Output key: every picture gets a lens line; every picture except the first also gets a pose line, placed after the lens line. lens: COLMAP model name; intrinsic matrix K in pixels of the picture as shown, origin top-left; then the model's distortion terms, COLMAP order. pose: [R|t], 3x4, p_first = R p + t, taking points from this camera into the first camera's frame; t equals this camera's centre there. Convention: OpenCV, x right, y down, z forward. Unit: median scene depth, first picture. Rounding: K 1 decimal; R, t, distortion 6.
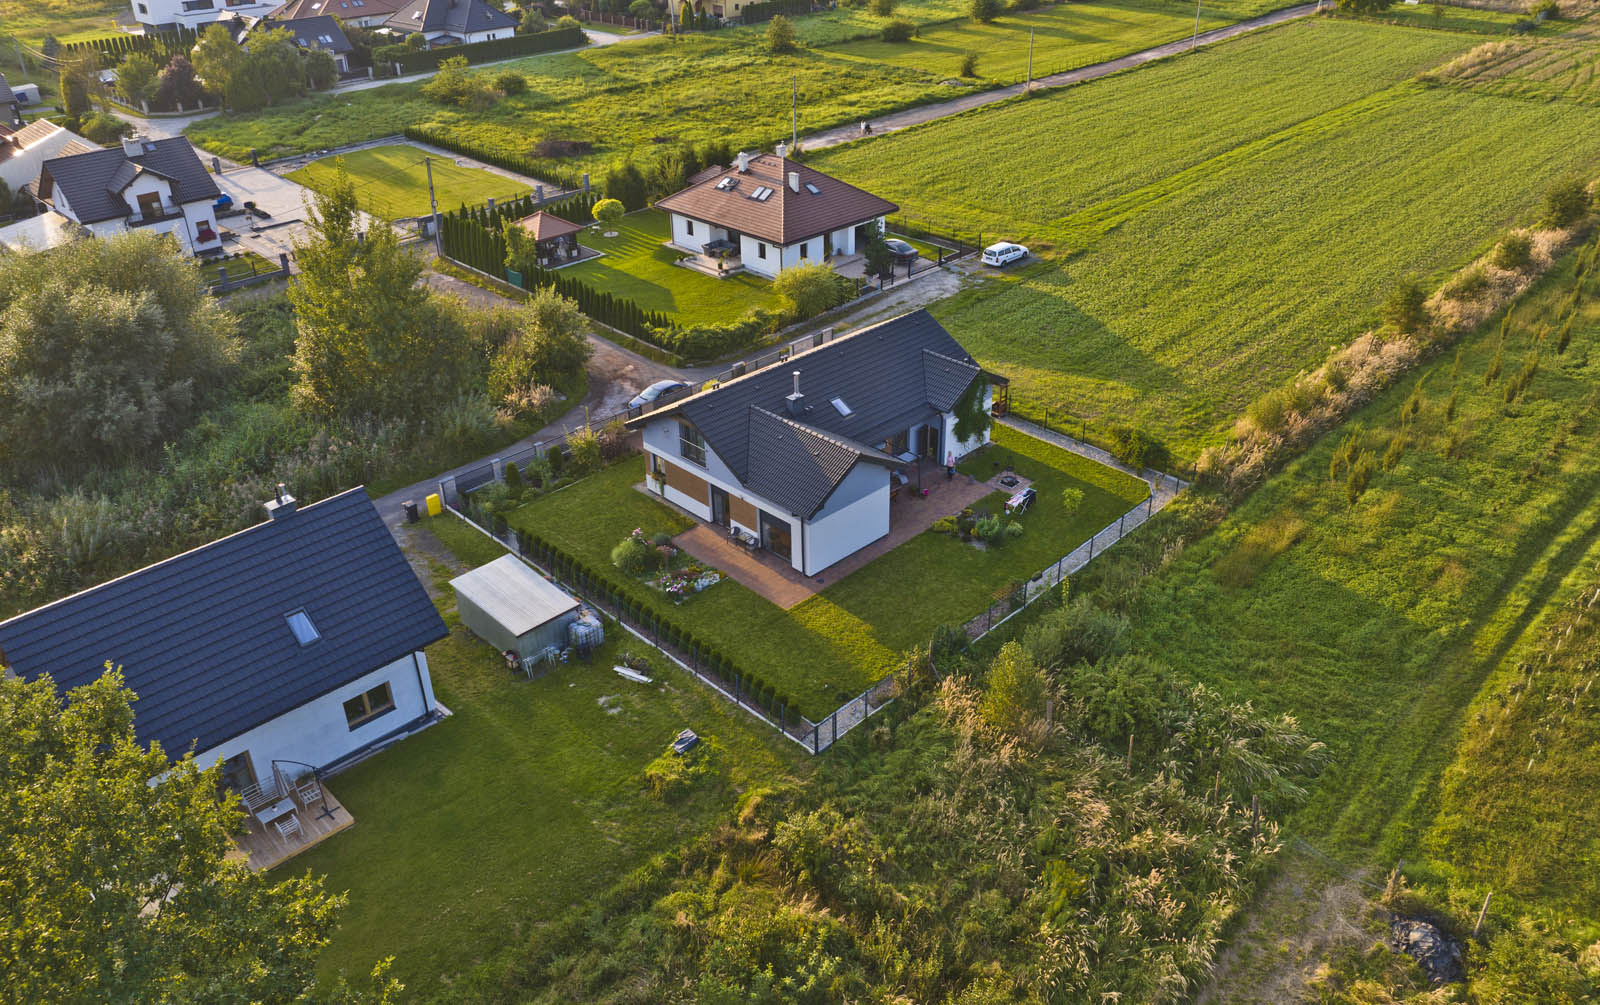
lens RADIAL K [[1167.9, 0, 841.8], [0, 1167.9, 505.6], [0, 0, 1]] dist [-0.008586, -0.053853]
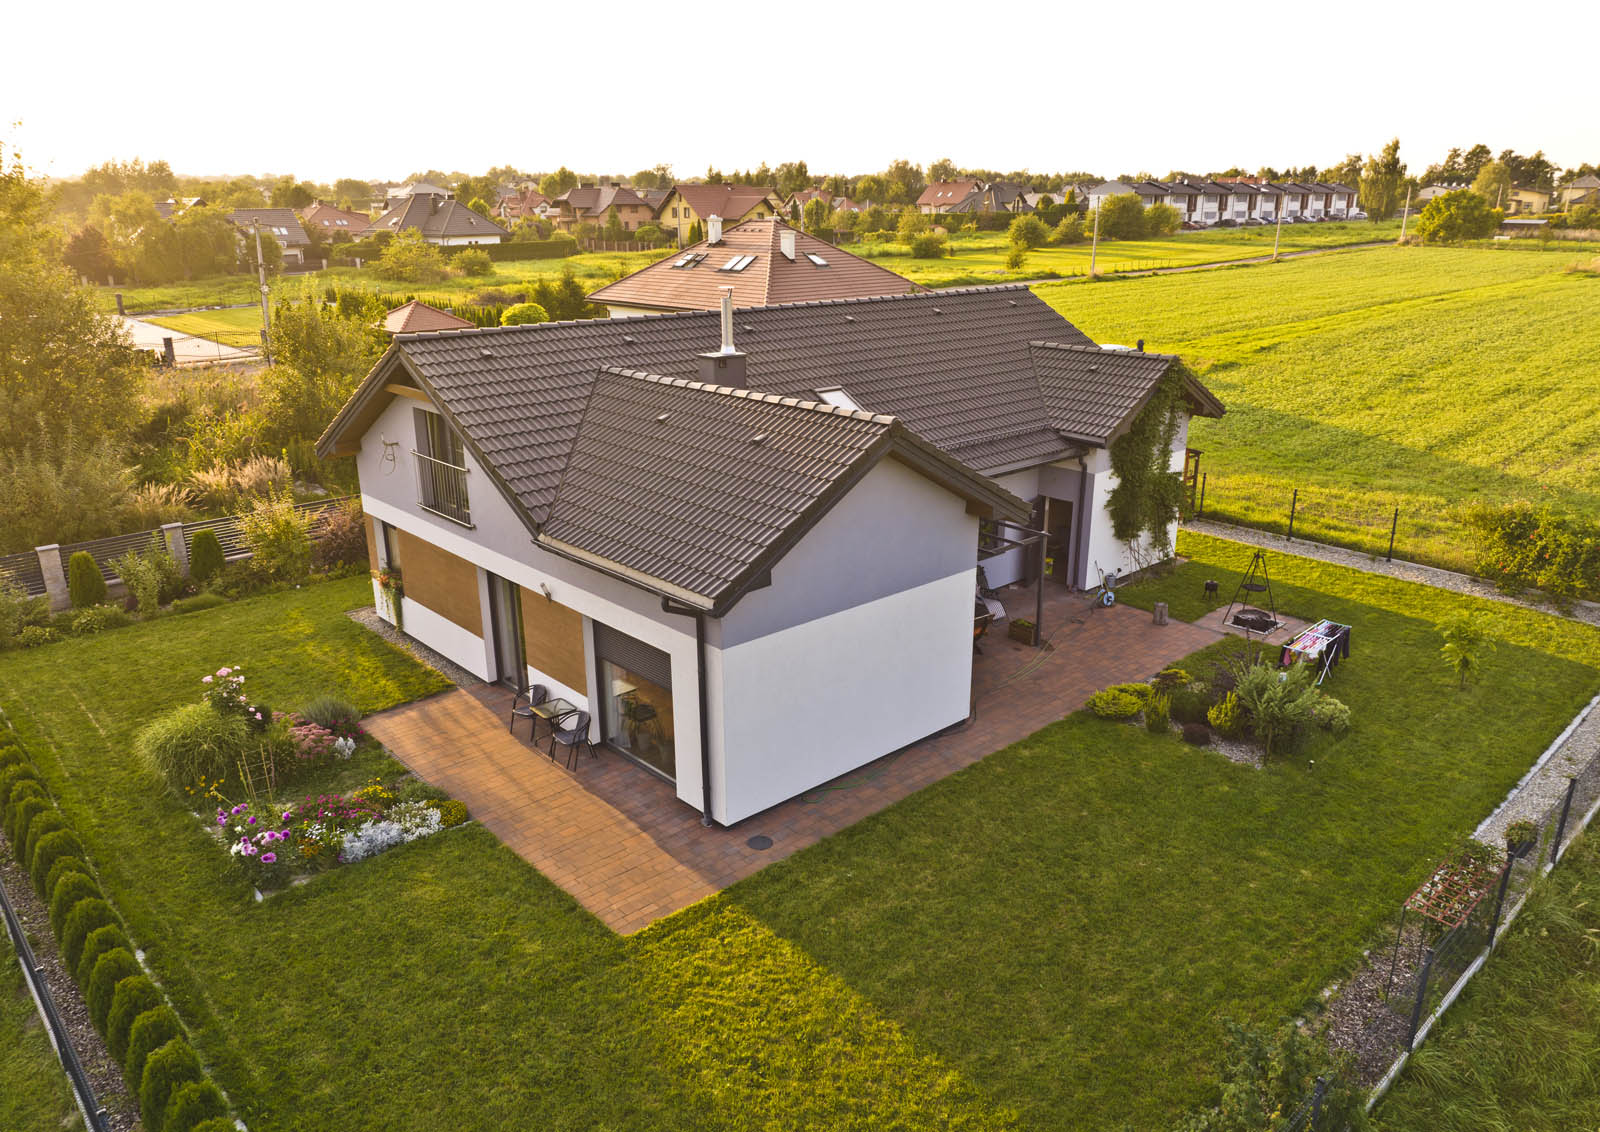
lens RADIAL K [[1128.8, 0, 807.2], [0, 1128.8, 594.1], [0, 0, 1]] dist [-0.040598, 0.002616]
pose [[0.998568, 0.017353, -0.050597, 0.006027], [-0.026722, 0.981257, -0.190844, 0.041502], [0.046337, 0.191923, 0.980315, 0.509263]]
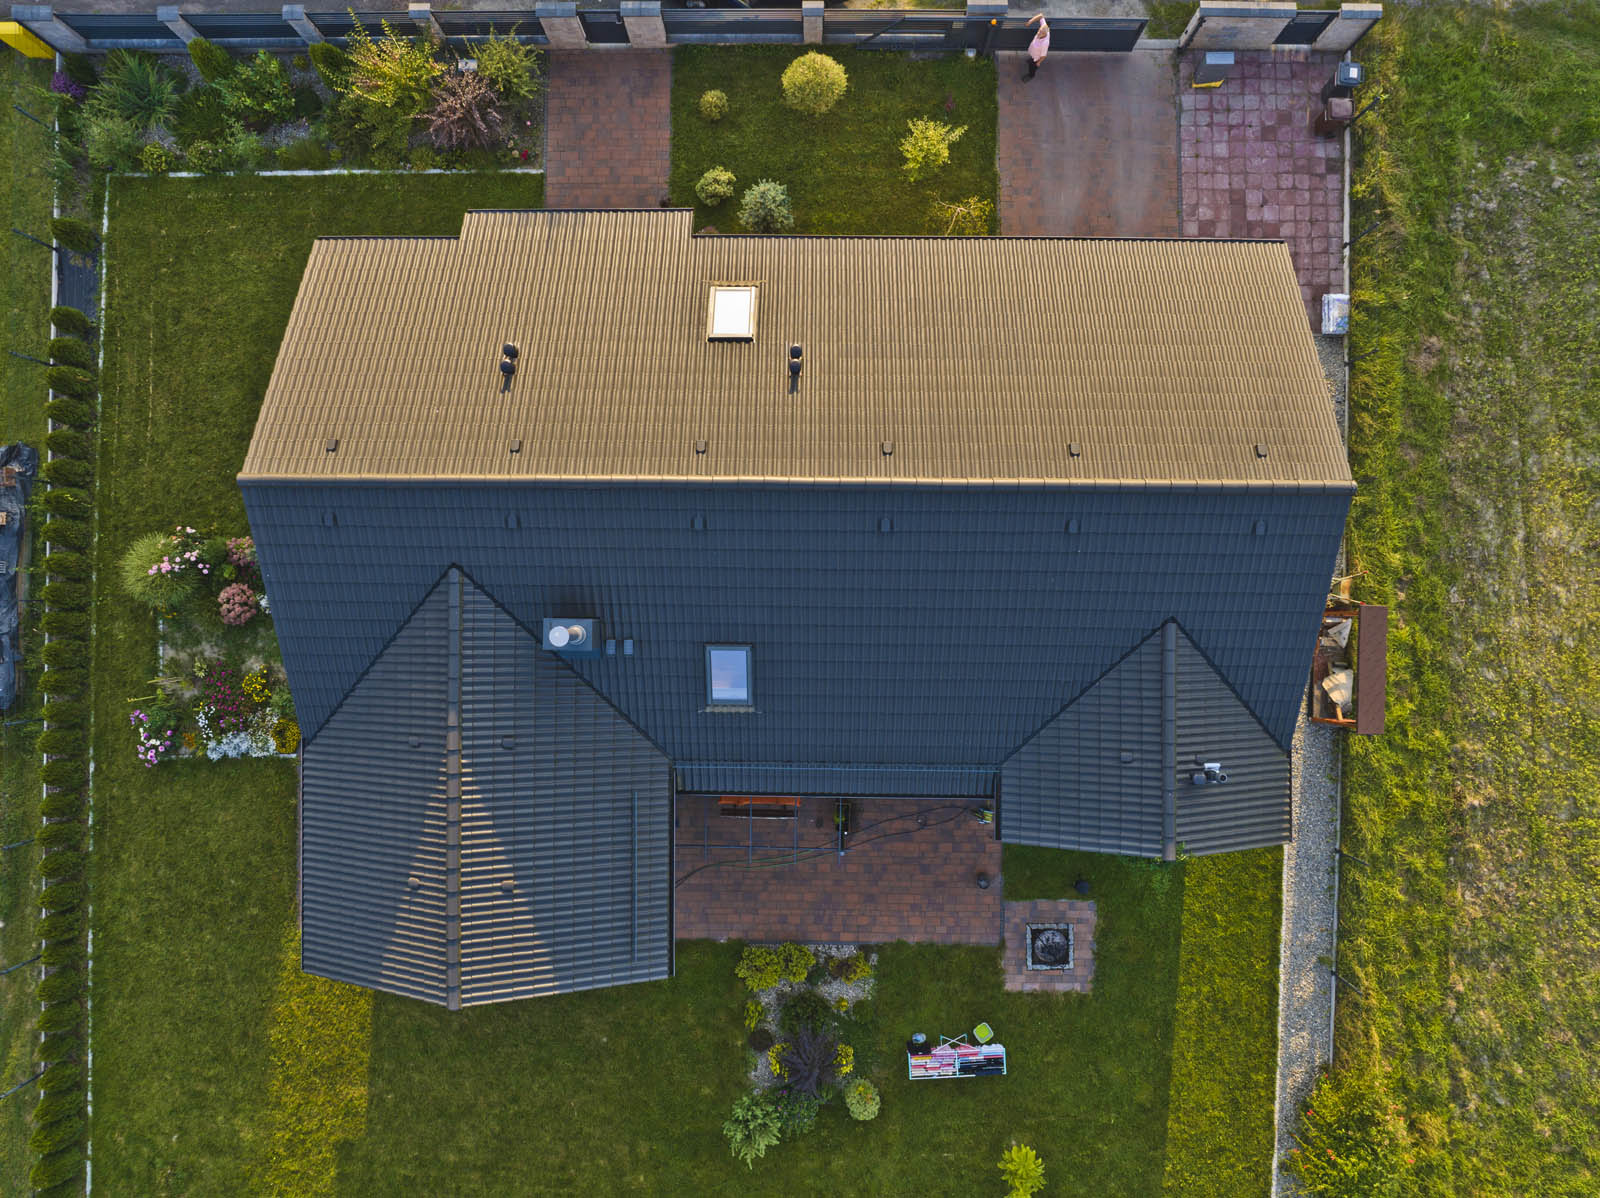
lens RADIAL K [[1141.4, 0, 800.0], [0, 1141.4, 599.0], [0, 0, 1]] dist [-0.061212, 0.029685]
pose [[0.690874, 0.722891, -0.011085, 0.000951], [-0.356414, 0.353888, 0.864715, -0.312069], [0.629017, -0.593458, 0.502140, 0.688924]]
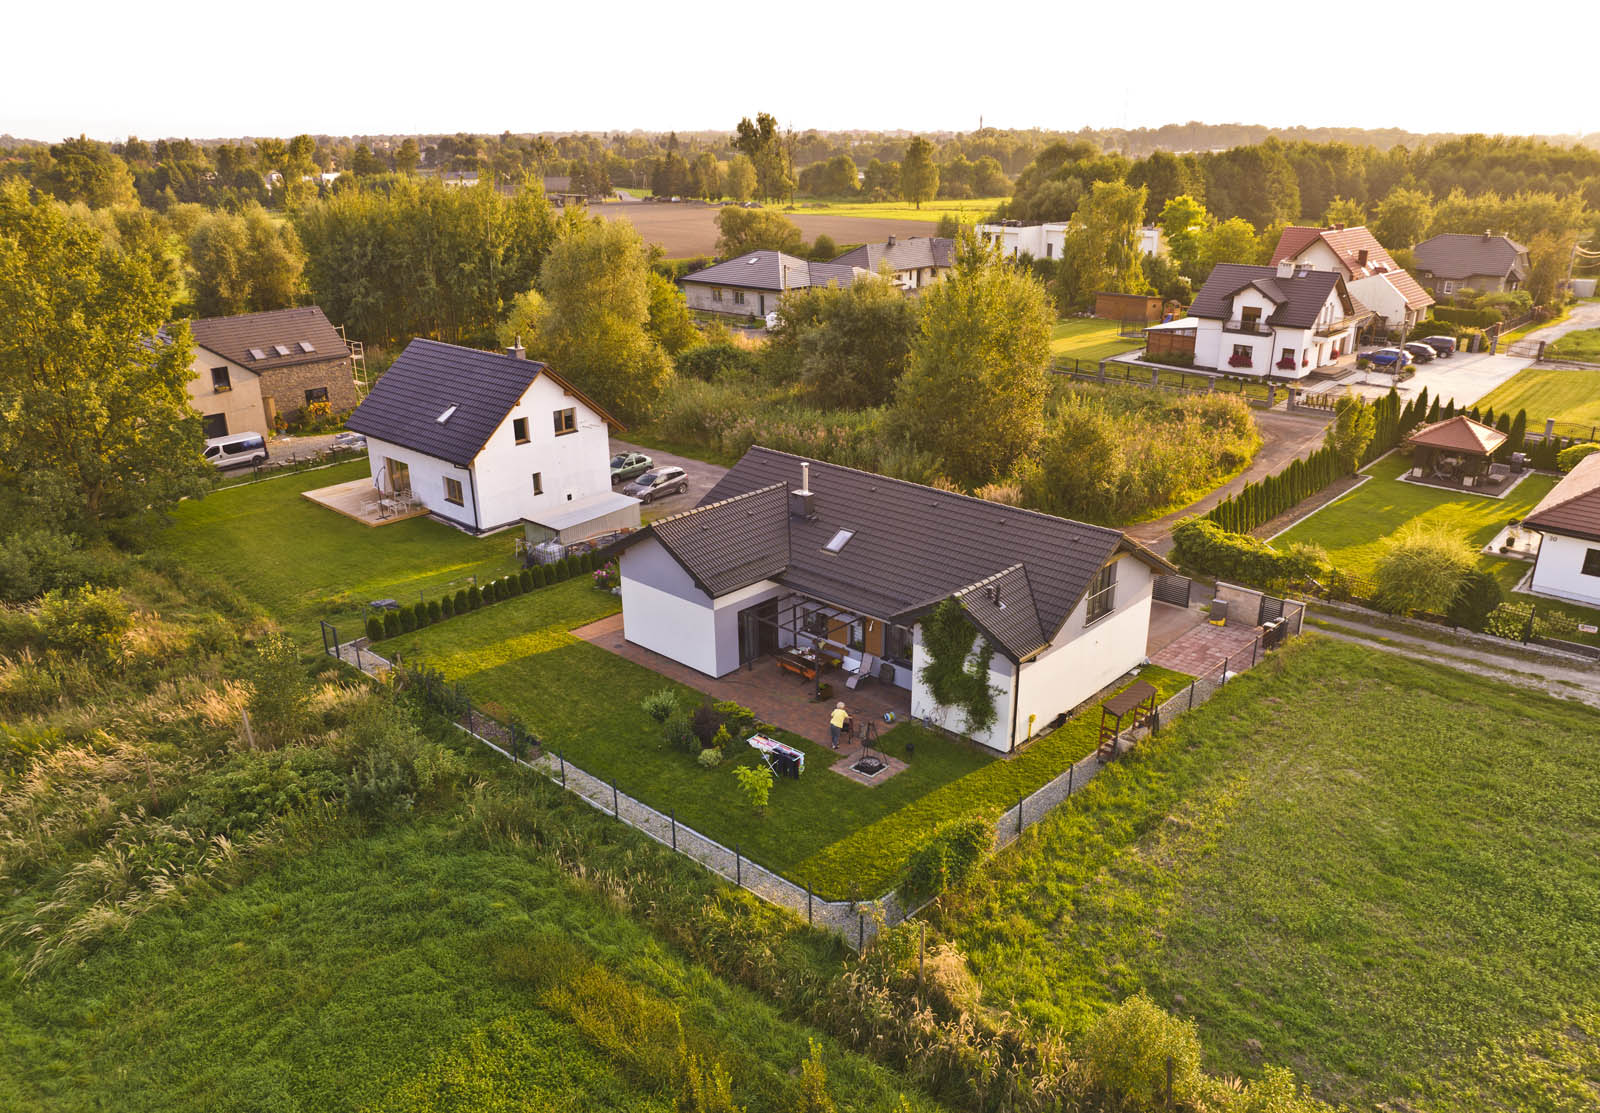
lens RADIAL K [[1158.5, 0, 824.9], [0, 1158.5, 599.1], [0, 0, 1]] dist [-0.040513, -0.004990]
pose [[0.037767, 0.374891, -0.926299, 0.563339], [-0.502059, 0.808592, 0.306782, -0.222618], [0.864008, 0.453471, 0.218756, 0.679019]]
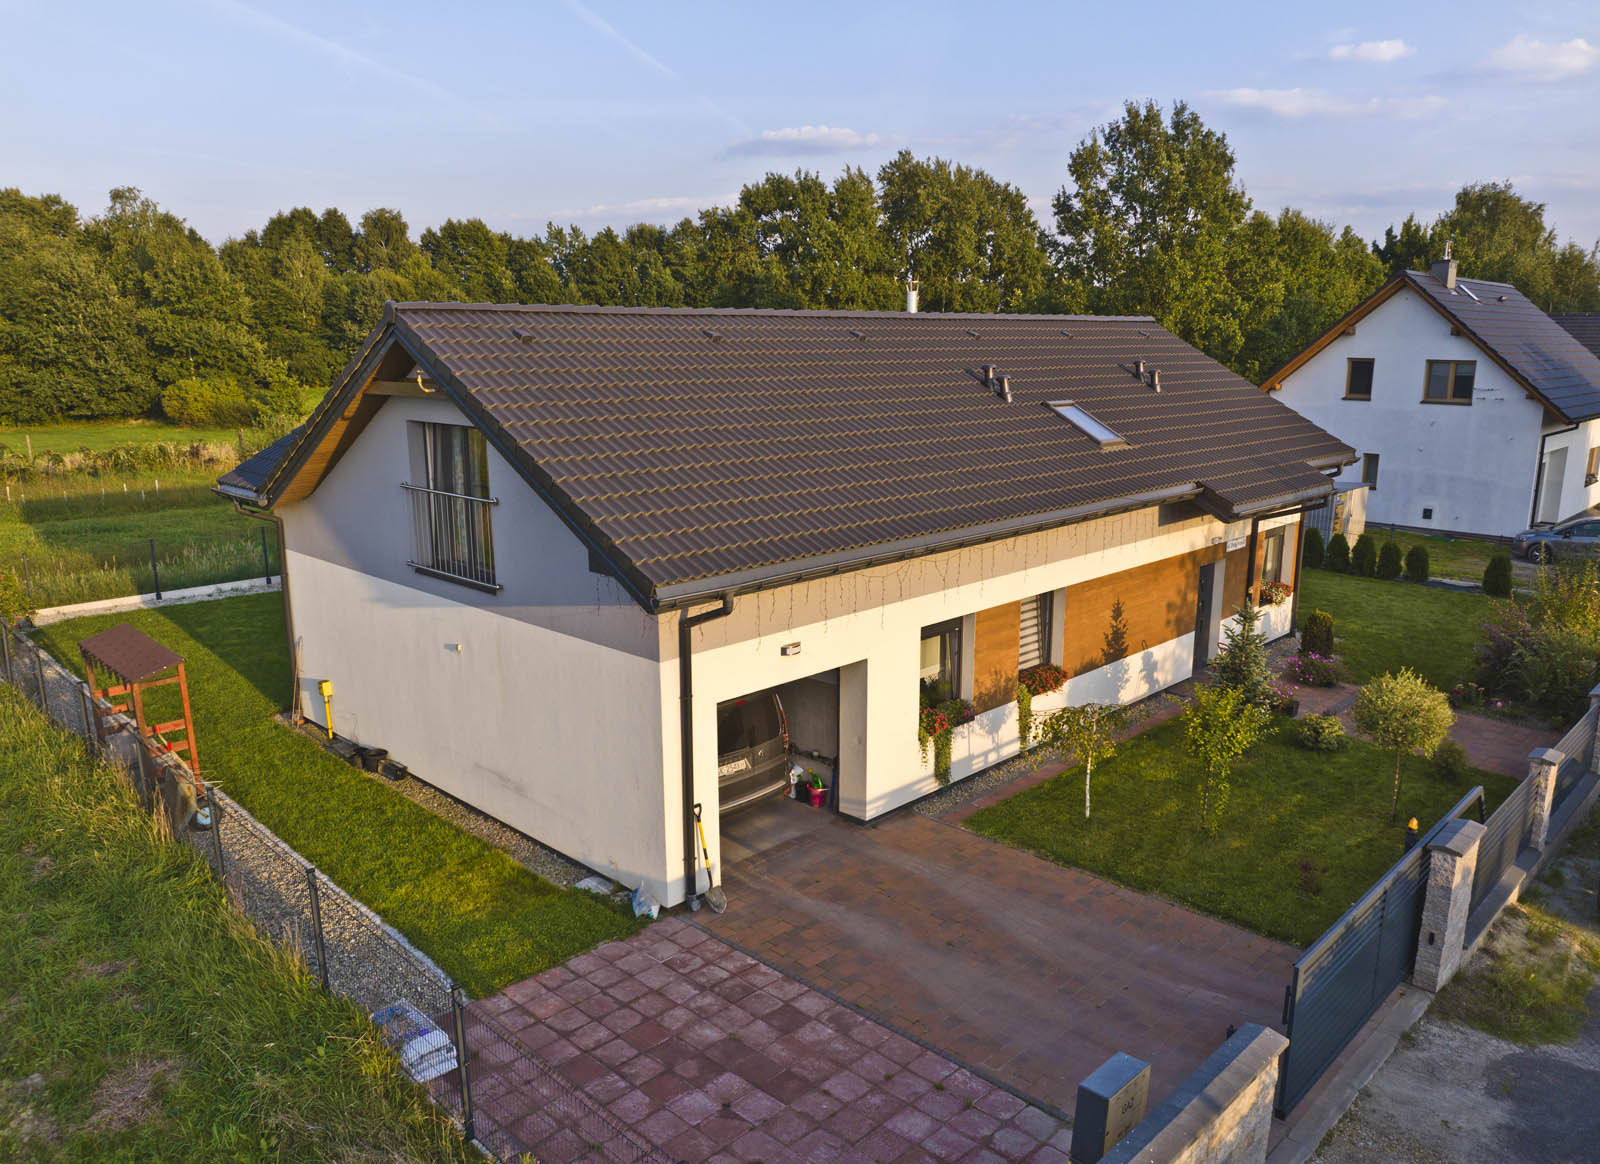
lens RADIAL K [[1174.3, 0, 825.8], [0, 1174.3, 611.9], [0, 0, 1]] dist [-0.047927, 0.008778]
pose [[-0.999941, 0.001389, -0.010810, -0.002130], [-0.006457, 0.723513, 0.690281, -0.242180], [0.008780, 0.690310, -0.723461, 1.064822]]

□ □ □ □

### Aim of the exercise
Rewrite the listing, substituting "camera line" for every "lens line" and leaving everything else unchanged. Leave the pictures out of your answer.

### Output below
Output key: every picture gets a camera line; every picture except the first also gets a pose line, placed after the camera line. lens: COLMAP model name; intrinsic matrix K in pixels of the picture as shown, origin top-left; then the model's distortion terms, COLMAP order. pose: [R|t], 3x4, p_first = R p + t, taking points from this camera into the first camera's frame; t equals this camera's centre there. Convention: OpenCV, x right, y down, z forward. Unit: median scene depth, first picture. Rounding: K 1 decimal; R, t, distortion 6.
lens RADIAL K [[1167.9, 0, 841.8], [0, 1167.9, 505.6], [0, 0, 1]] dist [-0.008586, -0.053853]
lens RADIAL K [[1128.8, 0, 807.2], [0, 1128.8, 594.1], [0, 0, 1]] dist [-0.040598, 0.002616]
pose [[0.998568, 0.017353, -0.050597, 0.006027], [-0.026722, 0.981257, -0.190844, 0.041502], [0.046337, 0.191923, 0.980315, 0.509263]]
lens RADIAL K [[1141.4, 0, 800.0], [0, 1141.4, 599.0], [0, 0, 1]] dist [-0.061212, 0.029685]
pose [[0.690874, 0.722891, -0.011085, 0.000951], [-0.356414, 0.353888, 0.864715, -0.312069], [0.629017, -0.593458, 0.502140, 0.688924]]
lens RADIAL K [[1158.5, 0, 824.9], [0, 1158.5, 599.1], [0, 0, 1]] dist [-0.040513, -0.004990]
pose [[0.037767, 0.374891, -0.926299, 0.563339], [-0.502059, 0.808592, 0.306782, -0.222618], [0.864008, 0.453471, 0.218756, 0.679019]]
lens RADIAL K [[1174.3, 0, 825.8], [0, 1174.3, 611.9], [0, 0, 1]] dist [-0.047927, 0.008778]
pose [[-0.999941, 0.001389, -0.010810, -0.002130], [-0.006457, 0.723513, 0.690281, -0.242180], [0.008780, 0.690310, -0.723461, 1.064822]]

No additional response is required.